Whether an entry is long or short, retype it exactly.

┄┄┄┄┄┄

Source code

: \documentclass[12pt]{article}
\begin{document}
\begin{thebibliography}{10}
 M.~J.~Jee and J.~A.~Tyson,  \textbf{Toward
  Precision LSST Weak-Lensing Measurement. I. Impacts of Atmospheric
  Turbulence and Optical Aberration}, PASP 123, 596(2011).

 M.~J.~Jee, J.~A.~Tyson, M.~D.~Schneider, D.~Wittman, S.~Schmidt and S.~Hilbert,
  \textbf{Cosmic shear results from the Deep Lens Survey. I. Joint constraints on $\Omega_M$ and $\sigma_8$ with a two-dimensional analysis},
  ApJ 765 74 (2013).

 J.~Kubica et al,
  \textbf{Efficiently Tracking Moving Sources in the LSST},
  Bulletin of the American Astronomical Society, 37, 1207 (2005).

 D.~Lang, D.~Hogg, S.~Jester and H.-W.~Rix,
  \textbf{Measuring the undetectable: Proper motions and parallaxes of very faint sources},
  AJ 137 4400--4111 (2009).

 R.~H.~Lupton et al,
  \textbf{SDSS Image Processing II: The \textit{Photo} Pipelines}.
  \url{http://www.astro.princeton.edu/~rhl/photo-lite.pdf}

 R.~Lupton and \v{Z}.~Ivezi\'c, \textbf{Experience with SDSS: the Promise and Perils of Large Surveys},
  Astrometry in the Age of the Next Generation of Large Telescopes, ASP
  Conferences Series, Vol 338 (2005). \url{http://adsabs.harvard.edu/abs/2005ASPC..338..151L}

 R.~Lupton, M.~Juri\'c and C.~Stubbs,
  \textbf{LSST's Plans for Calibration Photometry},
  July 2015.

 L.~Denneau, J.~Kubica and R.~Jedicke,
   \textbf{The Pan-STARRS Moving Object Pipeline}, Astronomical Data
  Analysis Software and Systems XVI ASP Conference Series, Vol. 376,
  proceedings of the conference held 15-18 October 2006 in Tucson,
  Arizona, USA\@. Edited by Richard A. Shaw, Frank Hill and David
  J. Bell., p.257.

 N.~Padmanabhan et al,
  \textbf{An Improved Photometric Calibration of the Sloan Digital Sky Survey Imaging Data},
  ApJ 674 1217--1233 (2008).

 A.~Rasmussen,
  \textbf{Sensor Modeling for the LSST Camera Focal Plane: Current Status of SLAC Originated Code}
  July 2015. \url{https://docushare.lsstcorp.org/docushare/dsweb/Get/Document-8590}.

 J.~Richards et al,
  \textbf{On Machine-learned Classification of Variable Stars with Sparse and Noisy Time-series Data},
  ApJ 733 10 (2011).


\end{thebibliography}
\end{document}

┄┄┄┄┄┄

== SOLUTION TO THIS TASK ==
Source code

: \documentclass[12pt]{article}
\begin{document}
\begin{thebibliography}{10}
 M.~J.~Jee and J.~A.~Tyson,  \textbf{Toward
  Precision LSST Weak-Lensing Measurement. I. Impacts of Atmospheric
  Turbulence and Optical Aberration}, PASP 123, 596(2011).

 M.~J.~Jee, J.~A.~Tyson, M.~D.~Schneider, D.~Wittman, S.~Schmidt and S.~Hilbert,
  \textbf{Cosmic shear results from the Deep Lens Survey. I. Joint constraints on $\Omega_M$ and $\sigma_8$ with a two-dimensional analysis},
  ApJ 765 74 (2013).

 J.~Kubica et al,
  \textbf{Efficiently Tracking Moving Sources in the LSST},
  Bulletin of the American Astronomical Society, 37, 1207 (2005).

 D.~Lang, D.~Hogg, S.~Jester and H.-W.~Rix,
  \textbf{Measuring the undetectable: Proper motions and parallaxes of very faint sources},
  AJ 137 4400--4111 (2009).

 R.~H.~Lupton et al,
  \textbf{SDSS Image Processing II: The \textit{Photo} Pipelines}.
  \url{http://www.astro.princeton.edu/~rhl/photo-lite.pdf}

 R.~Lupton and \v{Z}.~Ivezi\'c, \textbf{Experience with SDSS: the Promise and Perils of Large Surveys},
  Astrometry in the Age of the Next Generation of Large Telescopes, ASP
  Conferences Series, Vol 338 (2005). \url{http://adsabs.harvard.edu/abs/2005ASPC..338..151L}

 R.~Lupton, M.~Juri\'c and C.~Stubbs,
  \textbf{LSST's Plans for Calibration Photometry},
  July 2015.

 L.~Denneau, J.~Kubica and R.~Jedicke,
   \textbf{The Pan-STARRS Moving Object Pipeline}, Astronomical Data
  Analysis Software and Systems XVI ASP Conference Series, Vol. 376,
  proceedings of the conference held 15-18 October 2006 in Tucson,
  Arizona, USA\@. Edited by Richard A. Shaw, Frank Hill and David
  J. Bell., p.257.

 N.~Padmanabhan et al,
  \textbf{An Improved Photometric Calibration of the Sloan Digital Sky Survey Imaging Data},
  ApJ 674 1217--1233 (2008).

 A.~Rasmussen,
  \textbf{Sensor Modeling for the LSST Camera Focal Plane: Current Status of SLAC Originated Code}
  July 2015. \url{https://docushare.lsstcorp.org/docushare/dsweb/Get/Document-8590}.

 J.~Richards et al,
  \textbf{On Machine-learned Classification of Variable Stars with Sparse and Noisy Time-series Data},
  ApJ 733 10 (2011).


\end{thebibliography}
\end{document}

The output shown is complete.